0x1299c4db1800 is located 0 bytes inside of 19219204-byte region [0x1299c4db1800,0x1299c6005b04)
freed by thread T12 here:
    #0 0x7ff756230e12 in free D:\agent\_work\10\s\src\vctools\crt\asan\llvm\compiler-rt\lib\asan\asan_malloc_win.cc:109
    #1 0x7ff756363867 in save(void *) C:\Users\matth\random\waifu2x-ncnn-vulkan\src\main.cpp:400
    #2 0x7ff75636635c in ncnn::start_wrapper C:\Users\matth\random\waifu2x-ncnn-vulkan\build\ncnn\src\platform.h:95
    #3 0x7ff7562aaafb in thread_start<unsigned int (__cdecl*)(void *),1> minkernel\crts\ucrt\src\appcrt\startup\thread.cpp:97
    #4 0x7ff756222be7 in __asan::AsanThread::ThreadStart(unsigned __int64,struct __sanitizer::atomic_uintptr_t *) D:\agent\_work\10\s\src\vctools\crt\asan\llvm\compiler-rt\lib\asan\asan_thread.cc:262
    #5 0x7fff7a457033  (C:\Windows\System32\KERNEL32.DLL+0x180017033)
    #6 0x7fff7c1e2650  (C:\Windows\SYSTEM32\ntdll.dll+0x180052650)

previously allocated by thread T10 here:
    #0 0x7ff7562306be in _aligned_malloc D:\agent\_work\10\s\src\vctools\crt\asan\llvm\compiler-rt\lib\asan\asan_malloc_win.cc:186
    #1 0x7ff756366297 in ncnn::fastMalloc C:\Users\matth\random\waifu2x-ncnn-vulkan\src\ncnn\src\allocator.h:68
    #2 0x7ff756049eae in ncnn::Mat::create(int,int,unsigned __int64,int,class ncnn::Allocator *) C:\Users\matth\random\waifu2x-ncnn-vulkan\src\ncnn\src\mat.h:1242
    #3 0x7ff756048e28 in ncnn::Mat::Mat(int,int,unsigned __int64,int,class ncnn::Allocator *) C:\Users\matth\random\waifu2x-ncnn-vulkan\src\ncnn\src\mat.h:698
    #4 0x7ff756363fe2 in proc(void *) C:\Users\matth\random\waifu2x-ncnn-vulkan\src\main.cpp:358
    #5 0x7ff75636635c in ncnn::start_wrapper C:\Users\matth\random\waifu2x-ncnn-vulkan\build\ncnn\src\platform.h:95
    #6 0x7ff7562aaafb in thread_start<unsigned int (__cdecl*)(void *),1> minkernel\crts\ucrt\src\appcrt\startup\thread.cpp:97
    #7 0x7ff756222be7 in __asan::AsanThread::ThreadStart(unsigned __int64,struct __sanitizer::atomic_uintptr_t *) D:\agent\_work\10\s\src\vctools\crt\asan\llvm\compiler-rt\lib\asan\asan_thread.cc:262
    #8 0x7fff7a457033  (C:\Windows\System32\KERNEL32.DLL+0x180017033)
    #9 0x7fff7c1e2650  (C:\Windows\SYSTEM32\ntdll.dll+0x180052650)

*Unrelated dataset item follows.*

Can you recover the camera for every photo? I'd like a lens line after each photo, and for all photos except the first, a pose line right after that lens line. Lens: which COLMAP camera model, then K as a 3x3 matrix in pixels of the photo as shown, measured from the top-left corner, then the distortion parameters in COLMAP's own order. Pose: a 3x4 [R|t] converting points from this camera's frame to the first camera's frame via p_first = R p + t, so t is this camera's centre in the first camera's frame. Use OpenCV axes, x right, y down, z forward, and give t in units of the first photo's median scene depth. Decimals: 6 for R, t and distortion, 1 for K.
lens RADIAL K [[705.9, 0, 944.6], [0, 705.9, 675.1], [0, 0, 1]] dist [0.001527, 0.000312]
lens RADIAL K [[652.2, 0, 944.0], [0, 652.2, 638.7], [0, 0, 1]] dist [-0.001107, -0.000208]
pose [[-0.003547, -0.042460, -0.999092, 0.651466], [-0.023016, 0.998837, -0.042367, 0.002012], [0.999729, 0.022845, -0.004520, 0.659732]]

(... Thread creation details snipped ...)

SUMMARY: AddressSanitizer: double-free D:\agent\_work\10\s\src\vctools\crt\asan\llvm\compiler-rt\lib\asan\asan_malloc_win.cc:199 in _aligned_free
==2096==ABORTING

There's a double-free at some point, within the saving routine.

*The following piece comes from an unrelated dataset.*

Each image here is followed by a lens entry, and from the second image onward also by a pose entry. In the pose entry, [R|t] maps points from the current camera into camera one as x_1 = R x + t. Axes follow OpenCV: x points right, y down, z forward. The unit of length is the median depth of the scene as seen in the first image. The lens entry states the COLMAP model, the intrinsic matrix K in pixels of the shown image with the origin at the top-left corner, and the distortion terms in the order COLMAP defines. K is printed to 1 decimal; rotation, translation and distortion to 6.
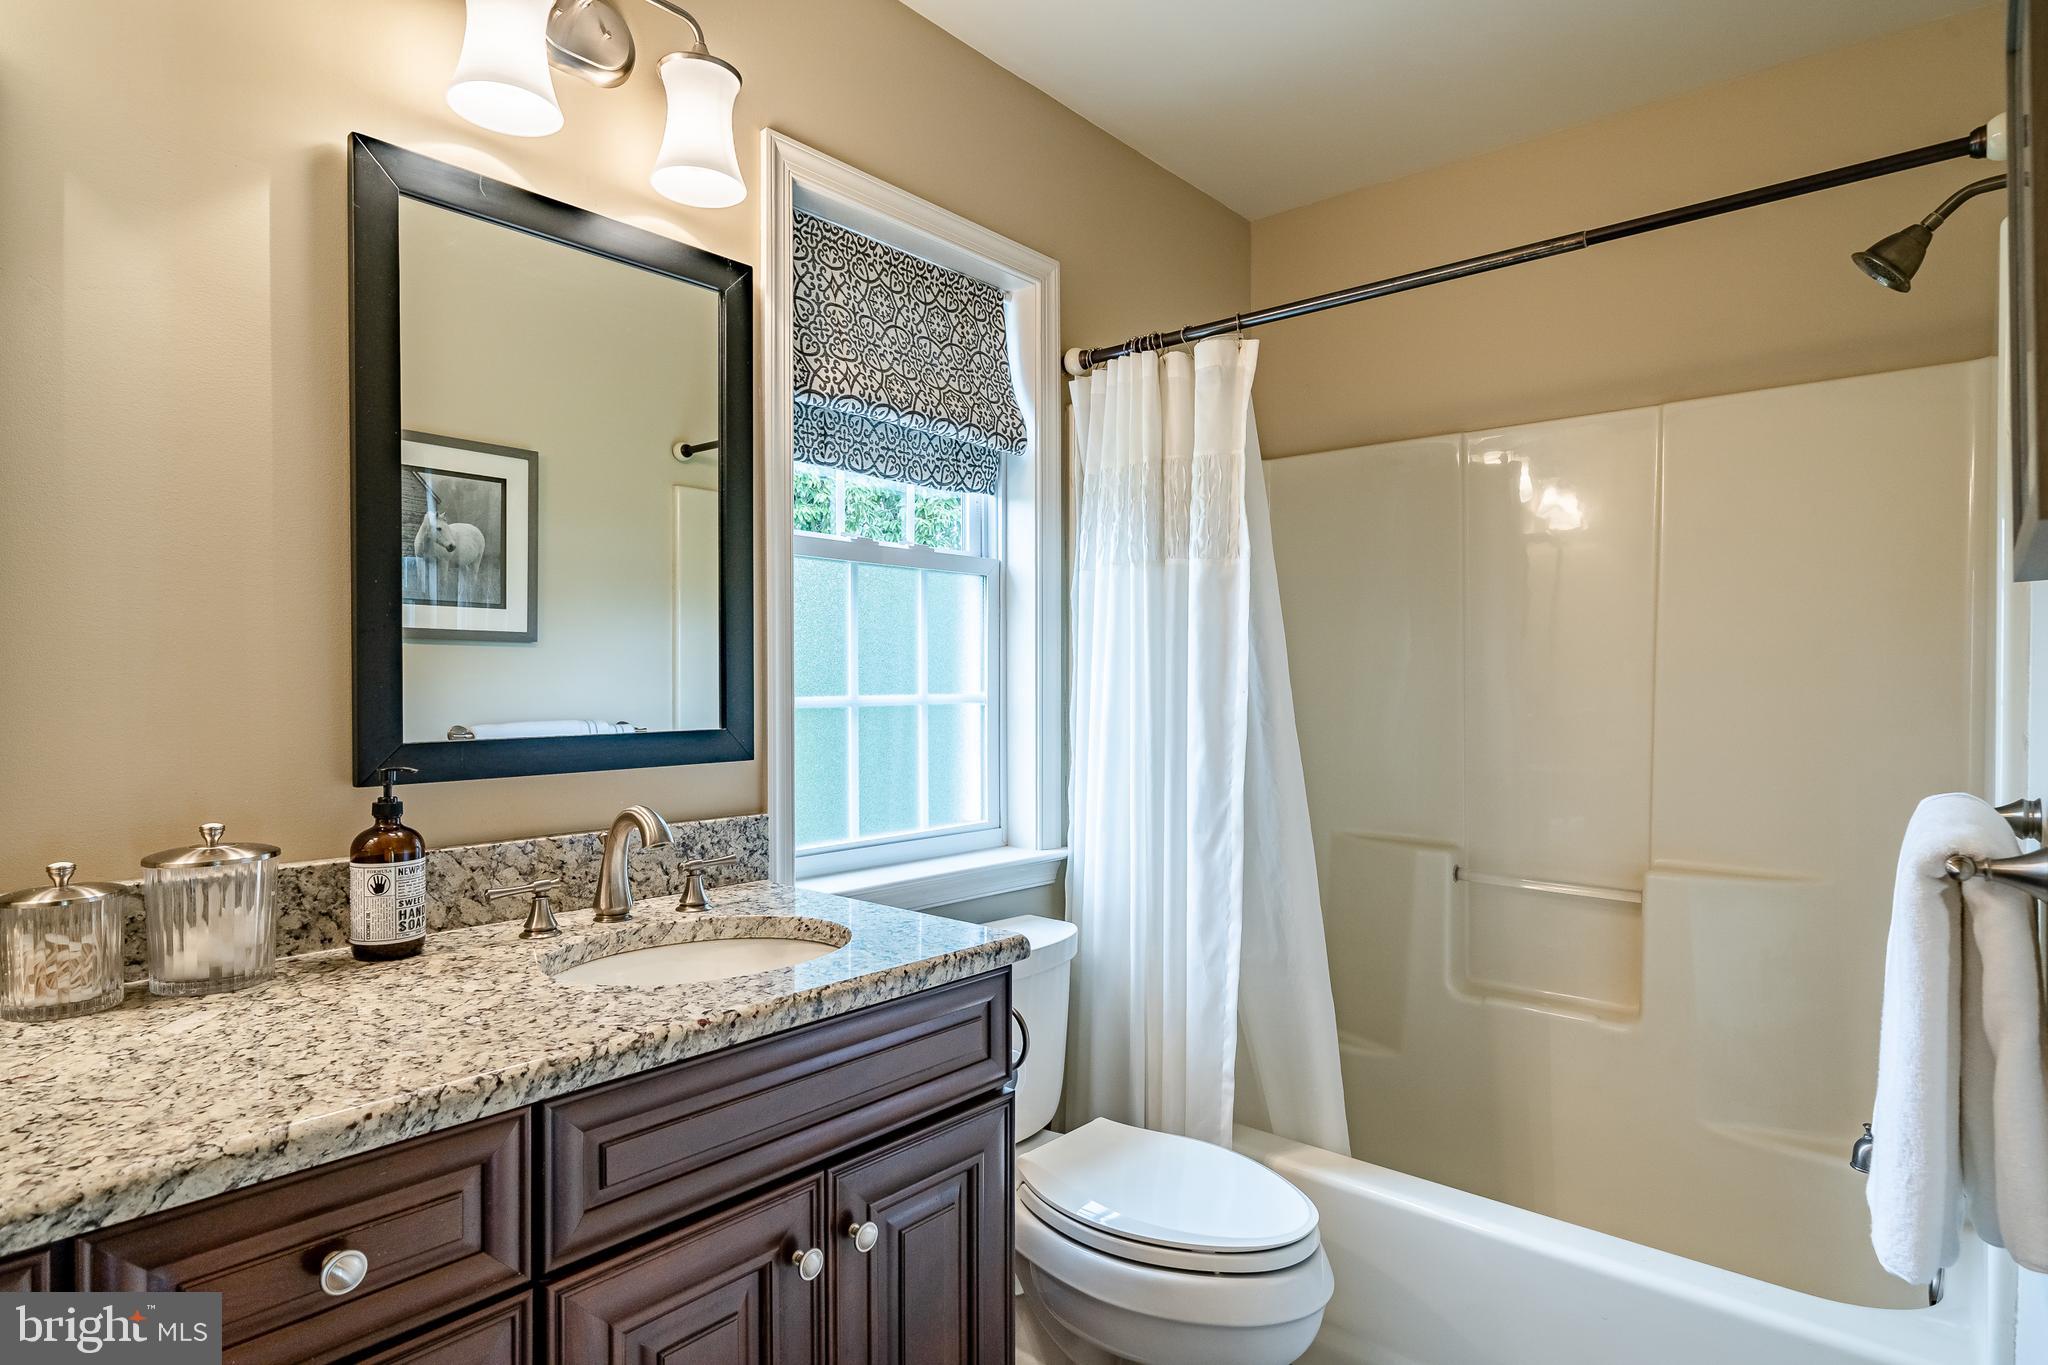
lens RADIAL K [[1110.8, 0, 1020.3], [0, 1110.8, 681.3], [0, 0, 1]] dist [0.004113, -0.002778]
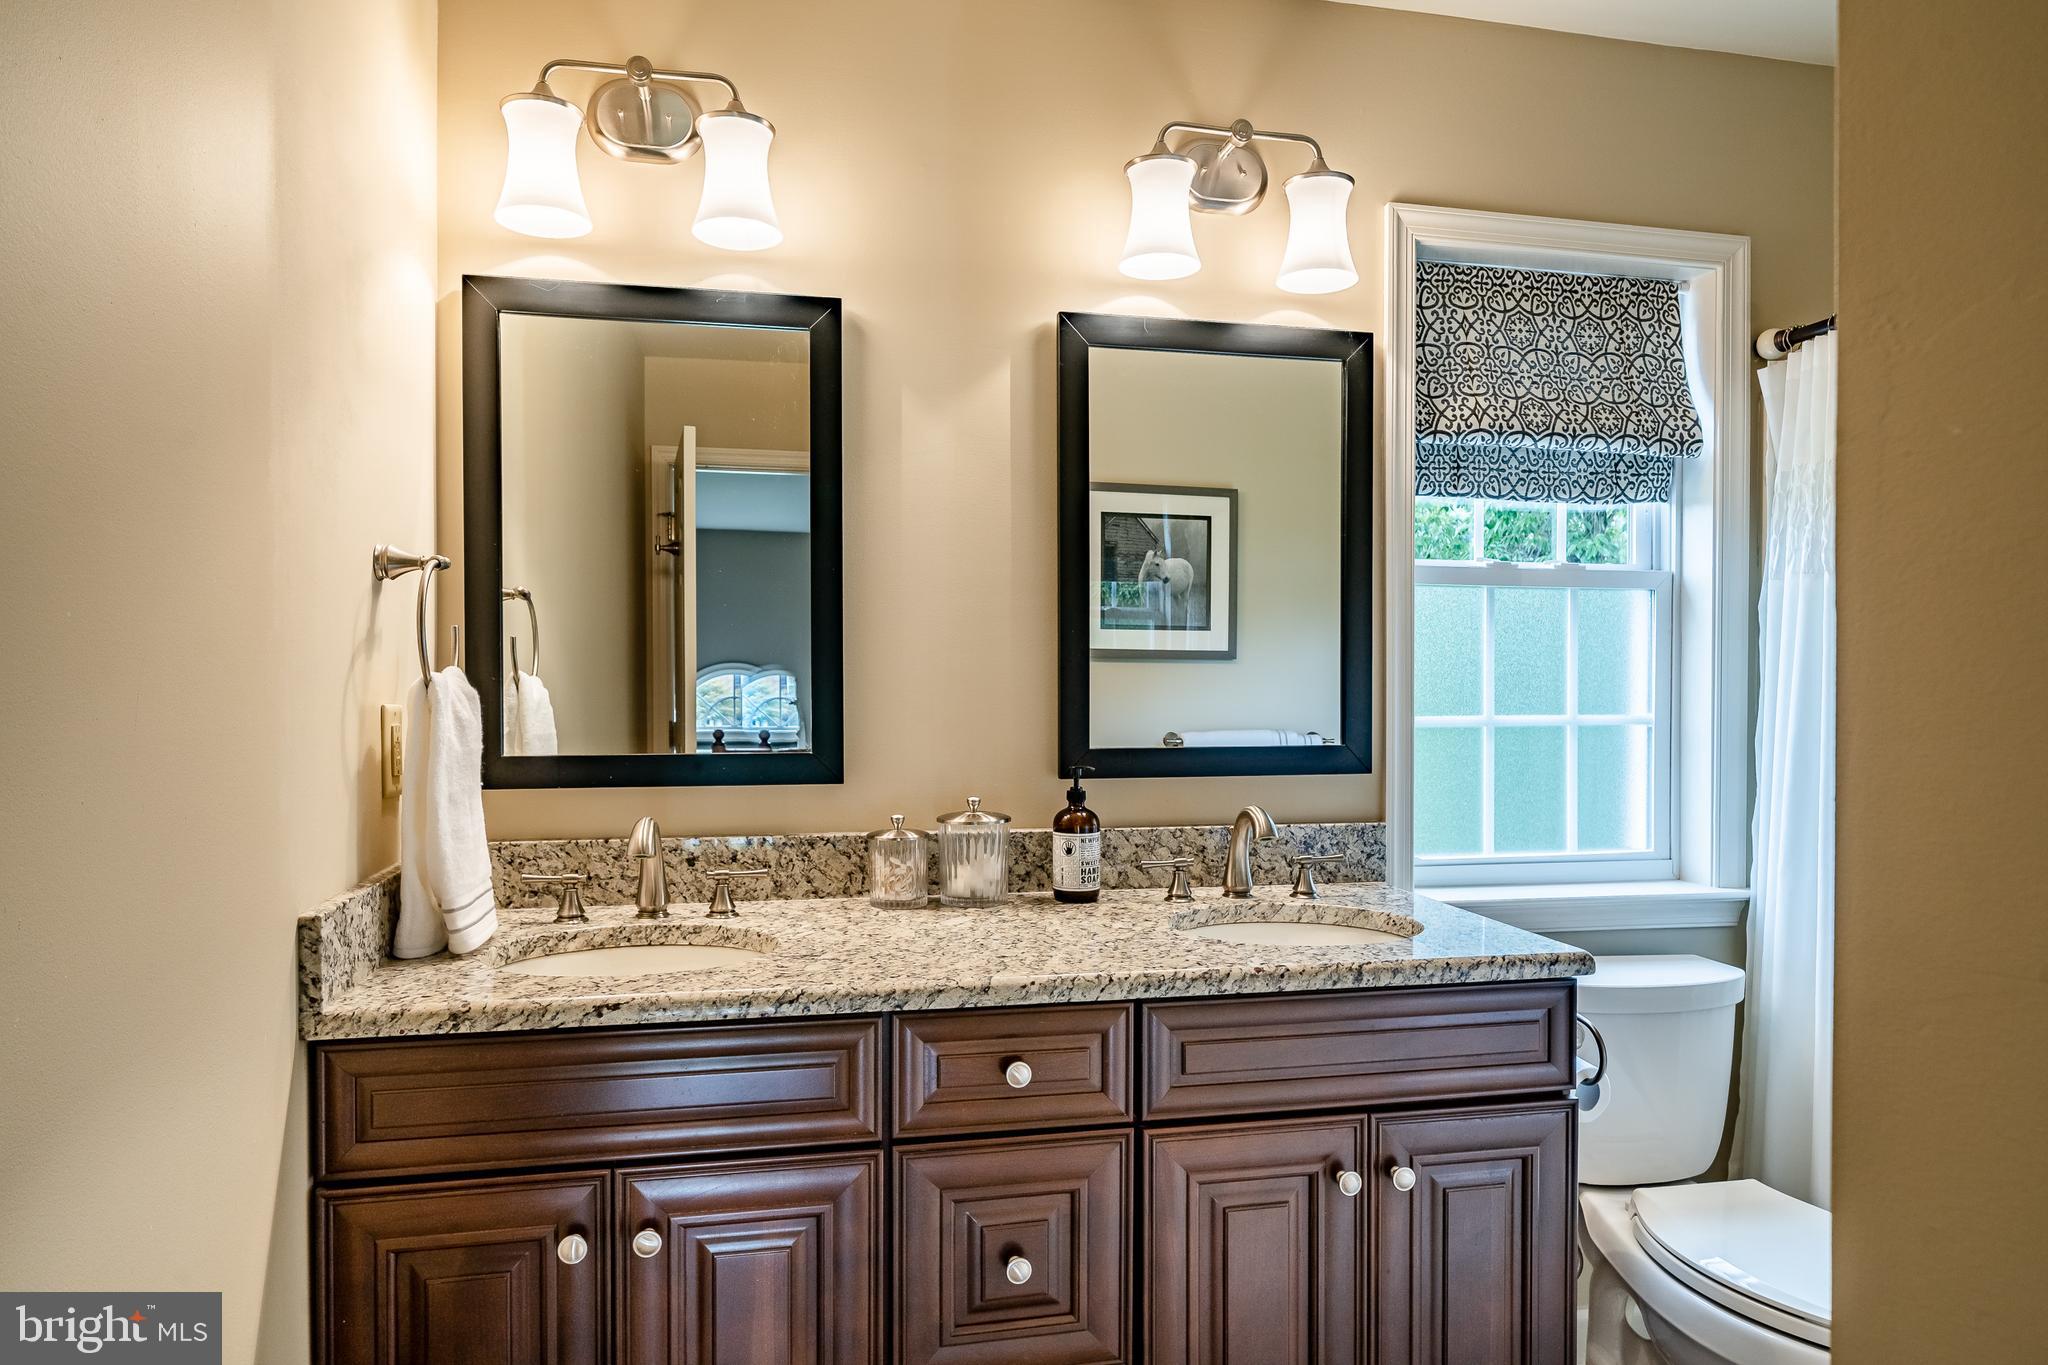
lens RADIAL K [[1183.0, 0, 1021.2], [0, 1183.0, 693.7], [0, 0, 1]] dist [0.001183, 0.001101]
pose [[0.807297, 0.009375, -0.590071, 0.205542], [-0.005264, 0.999948, 0.008686, -0.020944], [0.590122, -0.003906, 0.807304, -0.196767]]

I believe this portion may be the culprit. I do not know why freeing things here is necessary. ASan does not report leaks if I comment out this section, and removing it solves the double free. Wouldn't all of this be freed by virtue of just being in C++ and their destructors being automatically called when getting out of the scope?

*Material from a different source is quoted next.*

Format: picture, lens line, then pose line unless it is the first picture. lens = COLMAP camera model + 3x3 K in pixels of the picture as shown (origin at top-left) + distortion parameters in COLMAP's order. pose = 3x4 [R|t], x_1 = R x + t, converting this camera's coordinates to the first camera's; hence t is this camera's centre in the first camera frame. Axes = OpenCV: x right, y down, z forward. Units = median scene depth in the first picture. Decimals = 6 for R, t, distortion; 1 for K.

Edit: small note, I used ASan by just placing the following at line 230 in src/CMakeLists.txt. That's probably not the best way to do it but hey it works

target_compile_options(waifu2x-ncnn-vulkan PRIVATE "/fsanitize=address")
nihui commented 3 years ago

fixed in https://github.com/nihui/waifu2x-ncnn-vulkan/commit/f332f3c256d3a7f9b7c18a23a05a4e402ea9fd18

ghost commented 3 years ago

Thanks for the fix. I tried testing the scale value with x8 and confirmed that it is output normally.